GPs are very good at dealing with our everyday illnesses. General hospitals are marvellous at coping with heart attacks, breathing problems and road traffic accidents patients, to name just a few.
However when it comes to dealing with epilepsy, I believe that only a small proportion of healthcare professionals really understand this very complex condition and the difficulties of coping with it, alone, both by day and night.
Seeking help during the day is difficult enough - I have a 20 minute appointment with my neurologist once a year - but what about in the evenings, at weekends, bank holidays, Christmas and Easter when our need is often greatest? Who do we turn to then?
It is bad enough for those who have a loved one or carer to help ease their burden - someone to talk to who may understand what they are going through. But what about those of us who live alone? These twilight and holiday periods when there is no one to call on for help, can become a horrific time.
John know can leave a message on the answerphone for my epilepsy nurse and usually, they respond to me the following week day. We have good old Epilepsy Society and Epilepsy Action's helplines where we can speak to a very good listener, telling them about our problems and fears. But alas they cannot give any advice. Helplines often only operate from 10am-4pm, although Epilepsy Society has now extended its hours from 9am-4pm on weekdays and from 9am-8pm on Wednesdays. In short we have no choice but to look after ourselves and our fears.
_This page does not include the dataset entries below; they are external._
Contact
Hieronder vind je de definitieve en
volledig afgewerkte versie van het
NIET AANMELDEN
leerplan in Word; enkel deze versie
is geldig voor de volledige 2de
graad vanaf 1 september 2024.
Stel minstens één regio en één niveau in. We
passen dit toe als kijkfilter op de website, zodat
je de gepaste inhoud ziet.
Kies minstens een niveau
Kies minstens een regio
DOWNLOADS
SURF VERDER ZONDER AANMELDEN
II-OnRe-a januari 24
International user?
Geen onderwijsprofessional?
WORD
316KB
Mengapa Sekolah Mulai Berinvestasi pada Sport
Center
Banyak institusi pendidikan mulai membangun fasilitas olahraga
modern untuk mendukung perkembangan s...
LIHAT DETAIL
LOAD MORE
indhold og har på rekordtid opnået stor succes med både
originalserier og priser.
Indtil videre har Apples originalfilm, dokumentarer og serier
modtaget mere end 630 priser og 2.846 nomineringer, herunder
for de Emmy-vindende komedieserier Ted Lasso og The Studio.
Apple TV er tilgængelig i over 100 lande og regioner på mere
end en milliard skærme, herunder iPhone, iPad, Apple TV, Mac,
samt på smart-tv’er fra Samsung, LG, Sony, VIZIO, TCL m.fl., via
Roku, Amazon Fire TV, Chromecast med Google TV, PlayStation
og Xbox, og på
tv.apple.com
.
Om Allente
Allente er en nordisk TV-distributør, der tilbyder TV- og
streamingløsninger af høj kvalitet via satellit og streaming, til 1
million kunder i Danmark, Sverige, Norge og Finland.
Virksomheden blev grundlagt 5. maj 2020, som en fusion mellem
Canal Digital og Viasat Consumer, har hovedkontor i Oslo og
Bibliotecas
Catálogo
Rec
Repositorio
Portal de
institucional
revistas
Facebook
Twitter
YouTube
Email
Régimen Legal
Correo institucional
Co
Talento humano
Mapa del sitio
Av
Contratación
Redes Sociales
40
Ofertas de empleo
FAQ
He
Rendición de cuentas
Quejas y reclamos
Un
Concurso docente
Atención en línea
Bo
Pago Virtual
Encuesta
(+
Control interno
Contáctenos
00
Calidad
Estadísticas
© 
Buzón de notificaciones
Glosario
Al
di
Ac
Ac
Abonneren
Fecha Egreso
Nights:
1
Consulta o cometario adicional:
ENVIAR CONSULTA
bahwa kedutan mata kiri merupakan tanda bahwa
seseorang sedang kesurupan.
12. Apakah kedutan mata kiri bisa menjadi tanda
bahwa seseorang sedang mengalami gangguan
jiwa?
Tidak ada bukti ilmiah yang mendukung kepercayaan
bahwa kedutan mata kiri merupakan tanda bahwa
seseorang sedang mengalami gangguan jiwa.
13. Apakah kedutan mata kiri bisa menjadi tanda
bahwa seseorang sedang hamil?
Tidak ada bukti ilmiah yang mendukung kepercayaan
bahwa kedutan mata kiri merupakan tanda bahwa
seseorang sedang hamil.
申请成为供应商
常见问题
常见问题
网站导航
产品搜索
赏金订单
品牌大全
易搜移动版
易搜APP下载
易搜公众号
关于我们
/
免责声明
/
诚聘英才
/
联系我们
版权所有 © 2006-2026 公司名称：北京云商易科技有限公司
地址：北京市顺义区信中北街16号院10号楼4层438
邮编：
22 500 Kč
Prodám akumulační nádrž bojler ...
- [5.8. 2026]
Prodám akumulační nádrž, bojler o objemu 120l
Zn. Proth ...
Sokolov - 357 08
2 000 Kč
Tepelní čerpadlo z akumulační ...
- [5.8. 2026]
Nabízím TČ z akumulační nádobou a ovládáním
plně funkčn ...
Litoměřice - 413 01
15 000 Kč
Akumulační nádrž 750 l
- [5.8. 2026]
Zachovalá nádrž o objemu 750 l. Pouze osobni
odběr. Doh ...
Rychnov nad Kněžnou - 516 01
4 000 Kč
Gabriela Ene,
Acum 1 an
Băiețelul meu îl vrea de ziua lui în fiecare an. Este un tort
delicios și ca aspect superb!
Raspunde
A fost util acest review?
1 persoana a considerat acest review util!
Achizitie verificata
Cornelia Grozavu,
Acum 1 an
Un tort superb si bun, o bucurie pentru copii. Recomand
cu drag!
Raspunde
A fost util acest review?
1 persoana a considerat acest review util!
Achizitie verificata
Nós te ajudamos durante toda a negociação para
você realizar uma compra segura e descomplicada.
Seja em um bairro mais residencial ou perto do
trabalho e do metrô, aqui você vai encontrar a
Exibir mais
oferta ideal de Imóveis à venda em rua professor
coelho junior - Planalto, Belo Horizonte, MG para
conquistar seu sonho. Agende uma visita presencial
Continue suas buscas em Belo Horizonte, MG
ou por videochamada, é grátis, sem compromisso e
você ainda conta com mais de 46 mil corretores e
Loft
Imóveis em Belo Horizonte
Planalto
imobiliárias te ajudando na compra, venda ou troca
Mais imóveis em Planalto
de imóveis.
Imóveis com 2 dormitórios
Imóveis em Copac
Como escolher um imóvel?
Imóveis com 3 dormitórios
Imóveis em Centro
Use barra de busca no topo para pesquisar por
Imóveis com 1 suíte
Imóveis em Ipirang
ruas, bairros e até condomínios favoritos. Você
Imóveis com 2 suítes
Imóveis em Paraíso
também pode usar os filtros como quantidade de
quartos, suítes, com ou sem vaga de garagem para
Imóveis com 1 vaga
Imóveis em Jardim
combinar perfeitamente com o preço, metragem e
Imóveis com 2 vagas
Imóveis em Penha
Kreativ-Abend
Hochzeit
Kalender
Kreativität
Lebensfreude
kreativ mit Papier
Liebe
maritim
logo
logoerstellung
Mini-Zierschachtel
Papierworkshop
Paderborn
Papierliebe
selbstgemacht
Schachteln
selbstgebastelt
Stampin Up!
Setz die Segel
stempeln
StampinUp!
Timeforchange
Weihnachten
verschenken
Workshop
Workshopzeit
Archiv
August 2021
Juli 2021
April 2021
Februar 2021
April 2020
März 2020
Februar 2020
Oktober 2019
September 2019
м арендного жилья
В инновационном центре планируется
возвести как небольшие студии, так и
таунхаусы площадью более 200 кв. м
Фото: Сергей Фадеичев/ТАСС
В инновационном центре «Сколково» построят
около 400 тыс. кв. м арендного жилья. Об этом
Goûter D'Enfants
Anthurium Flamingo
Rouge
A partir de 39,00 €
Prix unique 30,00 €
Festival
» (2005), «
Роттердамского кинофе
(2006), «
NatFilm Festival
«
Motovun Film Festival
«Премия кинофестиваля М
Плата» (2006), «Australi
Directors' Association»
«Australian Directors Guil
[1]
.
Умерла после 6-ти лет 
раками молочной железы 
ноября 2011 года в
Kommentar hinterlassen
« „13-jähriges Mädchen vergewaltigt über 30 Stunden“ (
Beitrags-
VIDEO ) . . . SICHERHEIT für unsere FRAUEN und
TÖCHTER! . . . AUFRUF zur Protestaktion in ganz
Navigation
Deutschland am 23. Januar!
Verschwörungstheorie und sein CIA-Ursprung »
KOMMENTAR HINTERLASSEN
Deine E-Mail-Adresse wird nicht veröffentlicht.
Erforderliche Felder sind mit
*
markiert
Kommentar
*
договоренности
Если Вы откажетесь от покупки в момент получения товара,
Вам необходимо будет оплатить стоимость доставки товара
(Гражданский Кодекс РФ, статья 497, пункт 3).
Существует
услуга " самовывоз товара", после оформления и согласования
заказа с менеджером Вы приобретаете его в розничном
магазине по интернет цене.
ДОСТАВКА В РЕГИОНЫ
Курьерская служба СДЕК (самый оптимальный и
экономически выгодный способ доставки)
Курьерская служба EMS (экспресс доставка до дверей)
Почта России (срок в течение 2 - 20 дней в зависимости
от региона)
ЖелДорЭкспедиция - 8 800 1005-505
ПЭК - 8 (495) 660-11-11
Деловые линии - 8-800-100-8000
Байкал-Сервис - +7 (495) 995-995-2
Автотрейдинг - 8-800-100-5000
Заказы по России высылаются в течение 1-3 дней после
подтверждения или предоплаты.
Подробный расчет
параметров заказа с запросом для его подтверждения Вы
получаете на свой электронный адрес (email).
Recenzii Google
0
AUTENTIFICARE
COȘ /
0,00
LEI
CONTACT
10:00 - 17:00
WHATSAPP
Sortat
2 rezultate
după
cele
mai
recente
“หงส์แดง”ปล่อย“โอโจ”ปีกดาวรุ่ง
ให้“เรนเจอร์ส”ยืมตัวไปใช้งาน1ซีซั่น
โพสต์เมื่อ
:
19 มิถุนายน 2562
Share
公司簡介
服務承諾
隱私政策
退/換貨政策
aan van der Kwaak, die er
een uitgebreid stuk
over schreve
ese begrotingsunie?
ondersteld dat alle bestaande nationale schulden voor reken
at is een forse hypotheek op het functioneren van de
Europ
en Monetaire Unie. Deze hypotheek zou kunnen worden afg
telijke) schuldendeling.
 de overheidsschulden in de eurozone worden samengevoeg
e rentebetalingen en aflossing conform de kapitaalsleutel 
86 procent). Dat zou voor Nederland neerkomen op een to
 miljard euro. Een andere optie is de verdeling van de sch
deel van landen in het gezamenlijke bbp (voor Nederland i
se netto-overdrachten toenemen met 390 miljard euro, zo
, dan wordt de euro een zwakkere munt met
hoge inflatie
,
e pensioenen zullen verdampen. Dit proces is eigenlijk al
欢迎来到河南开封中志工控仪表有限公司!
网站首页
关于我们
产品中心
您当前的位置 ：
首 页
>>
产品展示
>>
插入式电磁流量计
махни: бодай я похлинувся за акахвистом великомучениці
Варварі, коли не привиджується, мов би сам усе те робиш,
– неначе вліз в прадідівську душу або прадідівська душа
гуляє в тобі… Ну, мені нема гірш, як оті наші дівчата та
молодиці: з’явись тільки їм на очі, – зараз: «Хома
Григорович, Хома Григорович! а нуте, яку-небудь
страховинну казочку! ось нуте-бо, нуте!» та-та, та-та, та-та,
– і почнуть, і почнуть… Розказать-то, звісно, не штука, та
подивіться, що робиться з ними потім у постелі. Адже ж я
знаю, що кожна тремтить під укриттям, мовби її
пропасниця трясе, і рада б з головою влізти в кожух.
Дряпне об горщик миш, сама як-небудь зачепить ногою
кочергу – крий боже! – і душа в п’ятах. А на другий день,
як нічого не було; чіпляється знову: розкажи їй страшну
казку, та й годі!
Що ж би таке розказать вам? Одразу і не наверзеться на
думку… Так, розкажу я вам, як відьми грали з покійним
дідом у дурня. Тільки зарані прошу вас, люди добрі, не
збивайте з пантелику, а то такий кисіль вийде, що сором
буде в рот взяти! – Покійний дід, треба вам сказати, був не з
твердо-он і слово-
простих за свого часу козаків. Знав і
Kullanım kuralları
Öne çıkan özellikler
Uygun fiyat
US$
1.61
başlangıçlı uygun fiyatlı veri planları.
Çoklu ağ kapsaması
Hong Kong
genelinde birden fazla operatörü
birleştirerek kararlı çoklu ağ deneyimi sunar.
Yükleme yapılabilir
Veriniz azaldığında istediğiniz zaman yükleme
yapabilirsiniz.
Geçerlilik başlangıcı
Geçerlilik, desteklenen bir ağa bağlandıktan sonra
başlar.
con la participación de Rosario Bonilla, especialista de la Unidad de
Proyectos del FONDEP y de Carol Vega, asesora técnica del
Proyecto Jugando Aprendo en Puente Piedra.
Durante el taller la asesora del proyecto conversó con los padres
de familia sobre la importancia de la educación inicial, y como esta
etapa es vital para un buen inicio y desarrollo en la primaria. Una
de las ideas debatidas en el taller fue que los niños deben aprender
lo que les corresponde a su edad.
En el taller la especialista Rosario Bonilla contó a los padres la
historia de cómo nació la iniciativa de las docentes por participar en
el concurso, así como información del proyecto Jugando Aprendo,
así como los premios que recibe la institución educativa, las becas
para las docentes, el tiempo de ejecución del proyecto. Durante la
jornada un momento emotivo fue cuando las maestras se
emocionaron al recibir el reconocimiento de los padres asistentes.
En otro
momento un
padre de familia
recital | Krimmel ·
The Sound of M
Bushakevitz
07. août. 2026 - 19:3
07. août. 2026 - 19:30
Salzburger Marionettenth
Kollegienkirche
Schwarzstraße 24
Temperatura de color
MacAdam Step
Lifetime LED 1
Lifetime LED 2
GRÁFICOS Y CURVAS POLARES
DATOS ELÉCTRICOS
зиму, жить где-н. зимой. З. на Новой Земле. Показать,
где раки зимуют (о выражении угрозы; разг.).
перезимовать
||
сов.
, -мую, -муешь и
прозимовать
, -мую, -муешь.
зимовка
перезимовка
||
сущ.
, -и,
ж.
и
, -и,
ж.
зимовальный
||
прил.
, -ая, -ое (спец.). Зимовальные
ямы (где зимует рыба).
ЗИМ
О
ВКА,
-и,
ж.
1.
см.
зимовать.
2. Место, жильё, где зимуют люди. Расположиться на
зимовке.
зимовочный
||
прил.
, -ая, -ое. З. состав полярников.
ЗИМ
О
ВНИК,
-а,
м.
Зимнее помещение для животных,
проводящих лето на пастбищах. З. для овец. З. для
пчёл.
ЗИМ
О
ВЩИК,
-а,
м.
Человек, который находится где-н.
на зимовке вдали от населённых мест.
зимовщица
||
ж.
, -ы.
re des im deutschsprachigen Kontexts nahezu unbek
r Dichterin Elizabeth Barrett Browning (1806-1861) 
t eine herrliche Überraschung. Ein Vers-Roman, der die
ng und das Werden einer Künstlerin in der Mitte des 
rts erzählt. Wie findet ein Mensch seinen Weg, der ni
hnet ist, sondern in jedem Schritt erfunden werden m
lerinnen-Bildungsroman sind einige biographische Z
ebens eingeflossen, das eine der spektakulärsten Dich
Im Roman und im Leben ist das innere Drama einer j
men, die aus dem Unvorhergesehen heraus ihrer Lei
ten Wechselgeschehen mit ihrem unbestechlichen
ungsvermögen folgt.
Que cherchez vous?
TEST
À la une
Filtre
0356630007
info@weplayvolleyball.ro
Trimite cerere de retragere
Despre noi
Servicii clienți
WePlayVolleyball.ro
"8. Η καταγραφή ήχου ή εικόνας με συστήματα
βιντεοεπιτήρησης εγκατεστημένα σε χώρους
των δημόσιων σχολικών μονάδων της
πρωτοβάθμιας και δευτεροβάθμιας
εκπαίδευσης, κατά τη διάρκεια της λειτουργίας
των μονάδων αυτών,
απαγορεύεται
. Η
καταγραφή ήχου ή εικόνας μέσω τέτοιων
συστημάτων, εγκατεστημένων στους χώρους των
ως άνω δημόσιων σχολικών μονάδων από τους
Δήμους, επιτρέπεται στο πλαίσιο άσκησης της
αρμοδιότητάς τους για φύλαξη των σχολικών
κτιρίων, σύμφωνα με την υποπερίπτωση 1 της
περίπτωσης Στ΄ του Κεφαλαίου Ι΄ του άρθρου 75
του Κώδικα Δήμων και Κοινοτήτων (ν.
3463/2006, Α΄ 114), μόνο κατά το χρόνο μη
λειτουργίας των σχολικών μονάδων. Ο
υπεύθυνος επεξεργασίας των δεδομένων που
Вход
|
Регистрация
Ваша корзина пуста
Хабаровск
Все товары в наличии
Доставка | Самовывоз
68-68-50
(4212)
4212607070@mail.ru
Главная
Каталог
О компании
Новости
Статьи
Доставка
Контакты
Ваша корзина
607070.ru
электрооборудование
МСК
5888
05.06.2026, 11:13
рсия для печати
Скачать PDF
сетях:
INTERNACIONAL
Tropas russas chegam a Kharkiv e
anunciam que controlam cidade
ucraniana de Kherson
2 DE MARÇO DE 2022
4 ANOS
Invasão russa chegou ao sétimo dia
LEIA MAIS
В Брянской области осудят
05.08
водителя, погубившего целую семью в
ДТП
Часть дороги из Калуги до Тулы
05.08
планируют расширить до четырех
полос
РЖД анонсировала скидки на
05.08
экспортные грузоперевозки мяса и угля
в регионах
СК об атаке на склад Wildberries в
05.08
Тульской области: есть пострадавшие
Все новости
This is wrong and enough is enough!
I would like to see prime minister David Cameron investigate how best to help people with epilepsy in their times of need, and to understand where services are lacking. We need members of both houses of parliament, along with Epilepsy Society and Epilepsy Action to discuss and find ways of supporting us all, not just at weekends, but also at Christmas, Easter and at all the bank holidays of the year.
To leave us with no means of communication at such times seems neglectful to say the least. Surely this must go against our human rights.
I would like to see parliament giving more funding to both of the aforementioned epilepsy help lines so that they could operate at limited periods at weekends and bank holidays.
This is just one of the ways that I can see this dilemma being resolved and would gladly welcome suggestions from others if they can come up with more or better solutions.